31 janeiro, 2008

II

Não gosto da confusão das grandes cidades. Multidões que correm daqui para ali, numa corrida contra o tempo ou contra si próprias com a desculpa de que têm compromissos inadiáveis e obrigatórios. Alguns, imprescindíveis para a sobrevivência, dizem. É verdade que sem trabalho ninguém sobrevive neste país, ou pelo menos quem não nasceu rico nem ganhou a lotaria, mas não menos verdade será dizer que apesar de uma corrida necessária, quem entra nela, seja por força do hábito ou por necessidade dessa rotina demolidora, já não sabe viver de outra forma. É, confesso que no fundo, há qualquer coisa que me fascina nesse frenesim estonteante que é a baixa lisboeta em hora de ponta.
Sentamo-nos, em silêncio. A escadaria de mármore, enegrecida pelo tempo (ou pelos pés menos asseados dos fiéis devotos ou de viajantes curiosos) reflecte os últimos raios de sol deste, ainda curto, dia. É ali, entre o silêncio crente que se respira na casa do Senhor, e a miscelânea de sons que se entrecruzam e se difundem na brisa que antevê a noite, que nós nos costumamos encontrar, permanecendo assim, durante longos minutos, respirando a cidade e observando as pessoas, os seus passos acelerados de quem tem que fazer uma ultima corrida para chegar a casa, ou dos mais descontraídos, que aproveitam a baixa para passear e pôr a conversa em dia, vozes que se entrelaçam e se completam, e aqui e ali, olhares desatentos que revelam em segredo um pensamento distante envolto em desejos, dissimulado entre sonhos.
- Já reparaste o quanto podemos aprender com uma criança?
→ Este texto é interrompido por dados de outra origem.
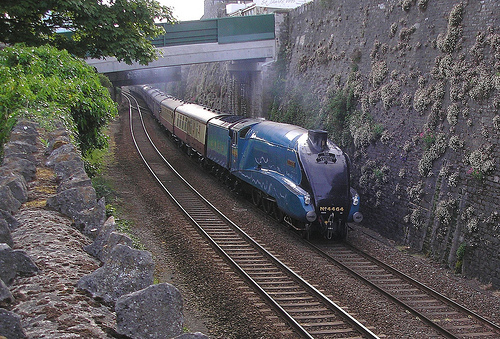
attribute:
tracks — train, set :
[227, 233, 363, 333]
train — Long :
[137, 71, 371, 235]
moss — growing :
[408, 66, 445, 116]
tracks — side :
[173, 170, 284, 287]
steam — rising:
[244, 60, 350, 168]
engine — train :
[261, 123, 372, 241]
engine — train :
[274, 126, 367, 226]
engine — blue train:
[334, 91, 355, 112]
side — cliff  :
[20, 106, 187, 289]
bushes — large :
[4, 1, 126, 161]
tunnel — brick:
[57, 13, 287, 83]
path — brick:
[9, 123, 115, 336]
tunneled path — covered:
[51, 12, 287, 72]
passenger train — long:
[129, 78, 362, 242]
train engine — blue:
[205, 113, 363, 237]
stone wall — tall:
[1, 105, 210, 336]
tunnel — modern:
[51, 13, 289, 74]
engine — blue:
[204, 112, 363, 240]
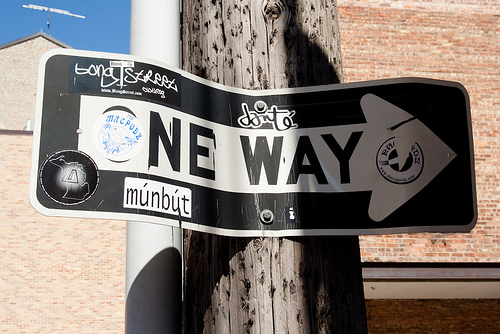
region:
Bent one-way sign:
[62, 41, 480, 258]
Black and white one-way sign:
[96, 78, 471, 249]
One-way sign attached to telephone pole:
[175, 30, 387, 327]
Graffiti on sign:
[57, 55, 183, 120]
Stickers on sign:
[15, 143, 195, 231]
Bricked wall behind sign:
[357, 62, 485, 254]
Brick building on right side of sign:
[0, 70, 183, 322]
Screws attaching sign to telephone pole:
[246, 85, 281, 235]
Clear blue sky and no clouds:
[77, 1, 127, 56]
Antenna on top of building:
[8, 3, 86, 47]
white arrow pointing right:
[351, 82, 474, 202]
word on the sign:
[227, 115, 372, 217]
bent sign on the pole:
[44, 91, 450, 251]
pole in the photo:
[186, 239, 376, 312]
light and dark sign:
[90, 67, 455, 234]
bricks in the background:
[354, 26, 416, 48]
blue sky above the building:
[95, 3, 118, 33]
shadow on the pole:
[110, 237, 187, 319]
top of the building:
[10, 25, 53, 57]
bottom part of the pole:
[176, 261, 395, 324]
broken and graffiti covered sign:
[26, 45, 481, 237]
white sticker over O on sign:
[88, 100, 148, 167]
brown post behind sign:
[182, 5, 369, 332]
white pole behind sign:
[125, 5, 180, 332]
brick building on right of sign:
[337, 1, 499, 260]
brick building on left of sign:
[1, 32, 127, 332]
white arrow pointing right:
[72, 91, 457, 219]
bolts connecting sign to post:
[251, 97, 276, 224]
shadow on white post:
[125, 242, 183, 332]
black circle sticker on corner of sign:
[36, 145, 98, 207]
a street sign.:
[23, 36, 483, 243]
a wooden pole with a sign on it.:
[170, 0, 380, 327]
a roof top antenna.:
[15, 0, 95, 48]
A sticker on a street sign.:
[108, 158, 198, 222]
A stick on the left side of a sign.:
[33, 146, 108, 208]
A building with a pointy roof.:
[0, 29, 130, 126]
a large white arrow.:
[53, 96, 460, 218]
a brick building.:
[338, 0, 498, 262]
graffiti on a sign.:
[49, 57, 182, 117]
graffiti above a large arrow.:
[205, 86, 309, 142]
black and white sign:
[64, 53, 469, 218]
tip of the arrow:
[342, 94, 459, 220]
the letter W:
[229, 125, 290, 195]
Não foi preciso responder-te. Sabias que o cenário a escassos metros à nossa frente tinha despertado em mim a mesma linha de pensamentos. Uma menina esguia e arrebitada contava, eufórica, o que tinha aprendido na escola à mãe, que atentamente e deliciada com a alegria sincera da filha, a olhava com doçura e escutava o que a pequena lhe contava.
- Há momentos que mereciam um retrato não achas?
Sorriste - Vamos, está a ficar fresco.
Descemos a rua, por entre a corrente de pessoas que parecia vir maioritariamente em sentido contrário ao nosso. Uma ansiedade miudinha se apodera dos nossos sentidos, e um desejo crescente de começar a escutar, ainda que distante, aquela melodia doce e triste, que entoa pelas pedras da rua, pelas pessoas, cada vez mais perto, mais dentro do peito, preenchendo a alma e elevando ao mais perfeito pormenor aquele fim de tarde.